> _CONSIGNE_: Dans la sélection sur le Brexit, quelle fonction passée est attribuée à Boris Johnson ?

De nombreux Britanniques regrettent déjà d’avoir voté pour le départ du pays. (Photo: Flickr)

De nombreux Britanniques regrettent déjà d’avoir voté pour le départ du pays. (Photo: Flickr)

En quatre jours, tout ou presque a été dit sur le départ du Royaume-Uni de l’Union européenne. L’avenir nous dira s’il fallait blâmer le Premier ministre David Cameron et l’ancien maire de Londres, Boris Johnson, pour le drôle de jeu mené vis-à-vis de leurs partenaires européens ou, au contraire, les remercier d’avoir enfin permis à l’Union européenne de fonctionner plus efficacement. En attendant, c’est la classe politique dans son ensemble qui devra tirer des leçons de ce tremblement de terre. Contentons-nous donc de lancer quelques pistes de réflexion.

Le bon sens n’est plus de mise. Le Brexit restera sans aucun doute un événement dont la portée ira bien au-delà du seul départ des Britanniques de l’Union européenne. Le vote un peu inconscient de la population britannique remet en cause les notions de bon sens, voire de sagesse, des nations qui faisait, jusqu’ici, que le pire ne pouvait pas arriver. Mais il faut désormais compter avec un véritable ras-le-bol des électeurs face à une classe politique faite de professionnels pour qui le prochain scrutin correspond à un contrat à renouveler. Désormais, tout semble pouvoir arriver, la sortie des Anglais comme l’élection de Donald Trump aux États-Unis ou de Marine Le Pen en France et, pourquoi pas, l’entrée de l’Écosse pour refaire une Europe à 28.

Le référendum reste un jeu dangereux. Considéré comme le stade ultime de la démocratie, en donnant directement la parole à la population, le référendum est souvent mal utilisé par cette même population. Parfois parce que les questions sont mal posées, souvent parce qu’elle n’en maîtrise pas le véritable enjeu ou, comme ce fut apparemment le cas jeudi dernier, parce qu’elle le détourne en un vote de protestation contre la majorité au pouvoir ou la classe politique dans son ensemble. Lorsque chaque voix compte, il est essentiel de bien utiliser la sienne.

> _EXTRAITS DES LIGNES_:
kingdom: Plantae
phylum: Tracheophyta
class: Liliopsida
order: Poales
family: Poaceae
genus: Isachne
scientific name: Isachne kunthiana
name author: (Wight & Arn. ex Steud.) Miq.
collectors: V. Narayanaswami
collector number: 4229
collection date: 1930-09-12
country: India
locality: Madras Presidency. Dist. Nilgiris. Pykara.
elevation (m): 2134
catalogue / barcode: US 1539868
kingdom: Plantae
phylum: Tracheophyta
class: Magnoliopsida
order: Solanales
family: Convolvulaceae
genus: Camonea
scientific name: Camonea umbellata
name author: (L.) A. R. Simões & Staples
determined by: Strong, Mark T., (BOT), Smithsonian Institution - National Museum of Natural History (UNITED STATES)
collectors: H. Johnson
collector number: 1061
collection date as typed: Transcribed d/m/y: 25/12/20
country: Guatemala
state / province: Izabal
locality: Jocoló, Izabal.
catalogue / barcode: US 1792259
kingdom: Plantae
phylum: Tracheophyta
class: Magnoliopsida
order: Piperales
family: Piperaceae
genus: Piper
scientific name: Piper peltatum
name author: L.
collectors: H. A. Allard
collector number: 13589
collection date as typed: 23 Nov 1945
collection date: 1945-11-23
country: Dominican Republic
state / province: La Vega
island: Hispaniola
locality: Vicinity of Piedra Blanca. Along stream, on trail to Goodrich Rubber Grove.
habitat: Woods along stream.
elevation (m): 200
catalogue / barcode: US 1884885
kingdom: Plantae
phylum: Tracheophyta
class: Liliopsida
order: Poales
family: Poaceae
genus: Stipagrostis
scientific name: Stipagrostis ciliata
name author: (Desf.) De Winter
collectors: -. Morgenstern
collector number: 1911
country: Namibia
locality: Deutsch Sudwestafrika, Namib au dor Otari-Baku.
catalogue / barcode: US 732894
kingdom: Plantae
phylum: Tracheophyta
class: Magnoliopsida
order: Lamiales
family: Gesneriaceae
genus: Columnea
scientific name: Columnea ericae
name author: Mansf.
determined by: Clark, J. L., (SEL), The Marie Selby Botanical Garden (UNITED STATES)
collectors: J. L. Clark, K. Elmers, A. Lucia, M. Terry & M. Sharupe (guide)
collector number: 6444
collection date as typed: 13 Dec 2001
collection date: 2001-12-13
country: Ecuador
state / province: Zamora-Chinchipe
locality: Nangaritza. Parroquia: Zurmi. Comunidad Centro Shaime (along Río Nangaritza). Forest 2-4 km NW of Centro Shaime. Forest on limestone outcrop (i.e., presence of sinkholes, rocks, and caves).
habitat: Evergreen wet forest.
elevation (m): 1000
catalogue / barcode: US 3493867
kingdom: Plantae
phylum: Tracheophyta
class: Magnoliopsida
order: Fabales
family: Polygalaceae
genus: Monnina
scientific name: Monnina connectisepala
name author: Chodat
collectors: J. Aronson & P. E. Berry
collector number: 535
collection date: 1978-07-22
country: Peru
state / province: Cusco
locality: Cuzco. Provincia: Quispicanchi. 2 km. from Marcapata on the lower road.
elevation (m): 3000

> _RÉSULTAT CI-DESSOUS_: Ancien maire de Londres.